To provide a real-data example, let us look at pullover data set, which contains information on the amount of sales $ S$ of pullovers in 10 periods, their prices $ P$, the corresponding advertisement cost $ C$ and the presence of shop assistants $ A$ in hours. For the sake of simplicity, we neglect for now eventual difficulties related to finding the correct specification of a parametric model and assume a simple linear regression model.

  1. The standard linear regression model has the form

    $\displaystyle \mathop{E\hspace{0mm}}\nolimits (S_i \vert P_i,C_i,A_i) = \alpha + \beta \cdot P_i + \gamma \cdot C_i + \delta \cdot A_i.$ (1.3)

    Numerical results obtained by the ordinary least squares estimator for the given data set are presented in Table 1.1.


    Table: The OLS estimate of model (1.3). 1943 XAGqr01.xpl
    $ \hat{\alpha}$ $ \hat{\beta}$ $ \hat{\gamma}$ $ \hat{\delta}$
    65.7 -0.22 0.49 0.84


  2. In the quantile regression framework, the model is for a given $ \tau \in (0,1)$ characterized by

    $\displaystyle Q_{S}(\tau \vert P_i,C_i,A_i) = \alpha(\tau) + \beta(\tau) \cdot P_i + \gamma(\tau) \cdot C_i + \delta(\tau) \cdot A_i$ (1.4)

    (note that the parameters are now functions of $ \tau$). Numerical results for several choices of $ \tau$ are presented in Table 1.2.
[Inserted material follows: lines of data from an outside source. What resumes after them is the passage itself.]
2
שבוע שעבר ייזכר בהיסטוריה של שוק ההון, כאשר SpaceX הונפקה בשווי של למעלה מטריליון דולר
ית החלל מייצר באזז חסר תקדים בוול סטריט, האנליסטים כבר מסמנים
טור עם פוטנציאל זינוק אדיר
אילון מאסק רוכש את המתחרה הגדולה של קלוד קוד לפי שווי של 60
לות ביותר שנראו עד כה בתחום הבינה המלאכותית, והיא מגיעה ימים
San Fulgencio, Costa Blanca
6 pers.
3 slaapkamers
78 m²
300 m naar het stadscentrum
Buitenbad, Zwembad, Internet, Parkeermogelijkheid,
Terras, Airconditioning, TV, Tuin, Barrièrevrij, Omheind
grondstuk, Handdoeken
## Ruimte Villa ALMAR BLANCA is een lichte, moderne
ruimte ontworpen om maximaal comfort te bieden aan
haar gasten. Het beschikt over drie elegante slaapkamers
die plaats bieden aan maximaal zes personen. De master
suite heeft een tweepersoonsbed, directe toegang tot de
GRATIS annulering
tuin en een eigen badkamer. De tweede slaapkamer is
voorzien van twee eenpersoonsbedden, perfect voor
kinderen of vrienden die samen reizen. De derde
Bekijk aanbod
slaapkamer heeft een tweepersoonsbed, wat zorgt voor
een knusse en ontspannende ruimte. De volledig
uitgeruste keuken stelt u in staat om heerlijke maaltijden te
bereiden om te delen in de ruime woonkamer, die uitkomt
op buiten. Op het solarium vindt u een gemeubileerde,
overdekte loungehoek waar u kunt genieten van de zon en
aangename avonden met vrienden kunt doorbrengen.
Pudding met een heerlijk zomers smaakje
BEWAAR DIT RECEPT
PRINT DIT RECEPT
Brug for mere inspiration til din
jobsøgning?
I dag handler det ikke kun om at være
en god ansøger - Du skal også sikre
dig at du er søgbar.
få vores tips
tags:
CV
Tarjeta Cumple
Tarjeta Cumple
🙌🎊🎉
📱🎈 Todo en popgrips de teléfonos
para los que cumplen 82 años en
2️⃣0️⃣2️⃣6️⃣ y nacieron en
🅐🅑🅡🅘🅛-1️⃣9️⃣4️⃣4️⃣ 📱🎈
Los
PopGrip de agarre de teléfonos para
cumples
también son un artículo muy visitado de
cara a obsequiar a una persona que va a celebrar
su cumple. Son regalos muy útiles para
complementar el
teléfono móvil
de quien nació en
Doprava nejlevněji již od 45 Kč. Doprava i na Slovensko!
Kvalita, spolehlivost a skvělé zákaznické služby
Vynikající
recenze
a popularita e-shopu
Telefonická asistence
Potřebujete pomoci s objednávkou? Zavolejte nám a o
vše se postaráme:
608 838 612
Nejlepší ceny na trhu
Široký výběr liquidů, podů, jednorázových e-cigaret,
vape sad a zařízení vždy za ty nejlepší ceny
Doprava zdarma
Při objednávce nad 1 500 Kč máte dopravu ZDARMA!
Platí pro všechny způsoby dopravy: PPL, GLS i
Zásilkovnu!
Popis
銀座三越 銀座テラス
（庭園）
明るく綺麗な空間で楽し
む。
    Table: The QR estimate of model (1.4). 1946 XAGqr02.xpl
    $ \tau$ $ \hat{\alpha}(\tau)$ $ \hat{\beta}(\tau)$ $ \hat{\gamma}(\tau)$ $ \hat{\delta}(\tau)$
    0.1  87.6 -0.12 0.57  0.29
    0.3 156.6 -0.46 0.58 -0.05
    0.5  97.3 -0.40 0.60  0.59
    0.7  56.1 -0.11 0.34  1.09
    0.9  56.1 -0.11 0.34  1.09


Comparing given two methods, it is easy to see that the traditional estimation of the conditional expectation (1.3) provides an estimate of a single regression function, which describes effects of explanatory variables on average sales, whereas quantile regression results in several estimates, each for a different quantile, and hence, gives us an idea how the effects of the price, advertisement expenditures, and the presence of shop assistant may vary at different quantiles. For example, the impact of the pullover price on the (conditional) expected sales as obtained from the least squares estimate is expressed by $ \hat{\beta} =
-0.22$ (see Table 1.1). On the other hand, the quantile regression estimates indicate that the negative impact of price on sales is quite important especially at some parts of the sales distribution (i.e., $ \tau=0.3,0.5$ in Table 1.2), while being less important for pullovers whose sales lies in the upper or lower tail of the sales distribution.